■ **Extracted text**:
Q1: Return ALL shortest paths (LC 126). A: Two-phase: (1) BFS to compute distance from beginWord to every word, AND for each word remember its predecessors (the words at distance-1 that ARE valid 1-edits). (2) DFS from endWord backwards through the predecessor map to reconstruct all shortest paths. Time can be exponential in the number of shortest paths (a real combinatorial blowup is possible).

Q2: Implement bidirectional BFS. A: Maintain two sets forward = {begin} and backward = {end}. Loop: pick the smaller set, generate all 1-edit neighbors in the dictionary, check if any is in the other set (success → return current step count + 1). Otherwise replace forward with the new neighbors and continue. ~2·b^(d/2) work instead of b^d.

Q3: What if wordList contains 10^7 words? A: Bidirectional BFS becomes mandatory. Also: bucket construction memory becomes a concern (10^7 · 10 = 10^8 keys, each ~10 chars — gigabytes). Solutions: hash buckets to fixed-size integers, or stream bucket construction (don’t materialize all at once).

Q4: What if letters have unequal swap costs (e.g., neighboring keys cheaper)? A: BFS → Dijkstra. Adjacency unchanged (still bucket-based). Replace deque with heapq. Cost vector cost[i][j] for swapping letter i to letter j.

Q5: Add a constraint: at most K consecutive same-letter swaps. A: State-augmented BFS. Each state is (word, consecutive_same_position_swaps). Distance grows polynomially with K. Standard graph-product trick.


14. Solution Walkthrough

See solution.py:

  • ladder_length_bucket_bfs(begin, end, wordList) — canonical bucket BFS.
  • ladder_length_bidirectional_bfs(begin, end, wordList) — bidirectional bucket BFS with “expand smaller frontier.”
  • ladder_length_brute_bfs(begin, end, wordList) — O(N²·L) pairwise-compare BFS. Oracle.
  • stress_test() — 50 random small dictionaries, all three implementations agree.
  • edge_cases()endWord not in dict, begin == end, no path, single-letter words, LC canonical.

Run: python3 solution.py → “ALL TESTS PASSED”.

■ **Source data**:
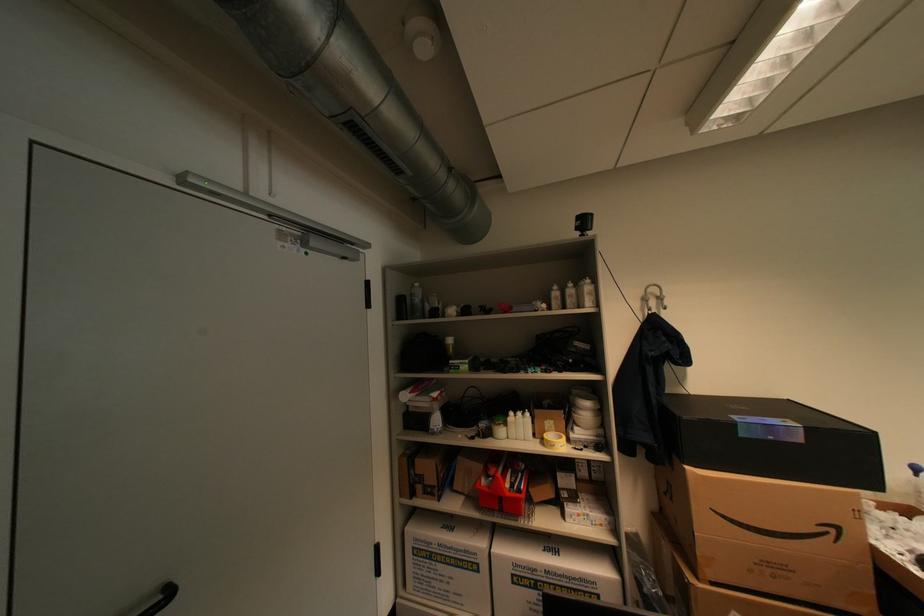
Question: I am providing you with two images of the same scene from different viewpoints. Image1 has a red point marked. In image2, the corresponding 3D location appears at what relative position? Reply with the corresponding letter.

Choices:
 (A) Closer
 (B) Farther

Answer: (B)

==

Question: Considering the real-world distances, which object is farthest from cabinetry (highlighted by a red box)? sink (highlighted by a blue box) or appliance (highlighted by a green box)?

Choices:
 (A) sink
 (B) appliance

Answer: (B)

■ **Required work**: Continue the word ladder notes from the last line shown. The material has nothing to do with what comes next.

■ **Written response**:
15. Beyond the Problem

Principal-engineer code review comment:

“The bucket trick is great, but please name it in a docstring. It’s called wildcard-pattern indexing or Levenshtein-1 inverted index, depending on which subfield you ask. Lucene calls it ‘fuzzy query.’ Our autocomplete system uses essentially this code path for ‘did you mean?’ suggestions. If you ever generalize it for our search service, please make the wildcard character configurable (we use \\0 because user queries can contain *), and please factor out build_buckets(words) so that the BFS code becomes 10 lines instead of 30. Also: yes, ship the bidirectional version too — our dictionary has 800k entries and the speedup is 100×.”

Connections forward:

  • Phase 5 starts dynamic programming; many DP problems boil down to “BFS on a small state graph.”
  • LC 433 (Min Genetic Mutation), LC 126 (Word Ladder II), LC 752 (Open the Lock), LC 854 (K-Similar Strings), LC 854 — all implicit graph BFS variants.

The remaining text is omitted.